Geolocation software tools add value to almost any application. However, several factors determine whether to take that step, and which vendor to take it with.
Use case consideration is very important, points out Cardella. “Depending on the problem set developers plan to solve, there are some things to keep in mind. Tool performance is always important, but the accuracy and precision of the location needed is something to consider and may affect development and deployment strategies. Privacy is also important and should be factored in.”
Data sources and the availability of data are also considerations. “For example, utilizing real-time data feeds and utilizing location tools in offline/disconnected environments. If you have your own data, the cost of hosting data is something to think about.

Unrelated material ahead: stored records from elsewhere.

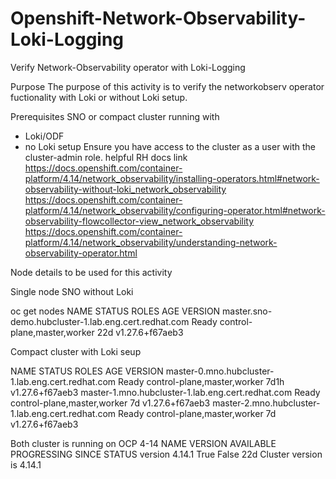 # Openshift-Network-Observability-Loki-Logging
Verify Network-Observability operator with Loki-Logging

Purpose
The purpose of this activity is to verify the networkobserv operator fuctionality with Loki or without Loki setup.

Prerequisites
SNO or compact cluster running with
- Loki/ODF
- no Loki setup
Ensure you have access to the cluster as a user with the cluster-admin role.
helpful RH docs link
https://docs.openshift.com/container-platform/4.14/network_observability/installing-operators.html#network-observability-without-loki_network_observability
https://docs.openshift.com/container-platform/4.14/network_observability/configuring-operator.html#network-observability-flowcollector-view_network_observability
https://docs.openshift.com/container-platform/4.14/network_observability/understanding-network-observability-operator.html

Node details to be used for this activity

Single node SNO without Loki

oc get nodes
NAME                                                   STATUS   ROLES                         AGE   VERSION
master.sno-demo.hubcluster-1.lab.eng.cert.redhat.com   Ready    control-plane,master,worker   22d   v1.27.6+f67aeb3

Compact cluster with Loki seup

NAME                                                STATUS   ROLES                         AGE    VERSION
master-0.mno.hubcluster-1.lab.eng.cert.redhat.com   Ready    control-plane,master,worker   7d1h   v1.27.6+f67aeb3
master-1.mno.hubcluster-1.lab.eng.cert.redhat.com   Ready    control-plane,master,worker   7d     v1.27.6+f67aeb3
master-2.mno.hubcluster-1.lab.eng.cert.redhat.com   Ready    control-plane,master,worker   7d     v1.27.6+f67aeb3

Both cluster is running on OCP 4-14
NAME      VERSION   AVAILABLE   PROGRESSING   SINCE   STATUS
version   4.14.1    True        False         22d     Cluster version is 4.14.1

The overall costs of the tools and services as well as having flexible, yet predictable pricing for growth and longevity,” shares Cardella.
Developers should consider suppliers of software and data that offer an open architecture and have chosen to offer both their software and data technology as APIs. “At Pitney Bowes we are doing both. We want users to consume geospatial technology and data in the manner in which they choose to do it—it shouldn’t be dictated to them by vendors. We’ve chosen an open architecture approach and make our technology available as solutions that are on premise, SaaS, APIs, or as managed services,” says Francisca.
The ability to add location-based intelligence to business applications helps provide a competitive edge—if not complete viability. Depending on the industry, location data can answer important questions about customers, subscribers, and users. Today, third-party solutions are available that make it fairly easy for developers to incorporate these capabilities.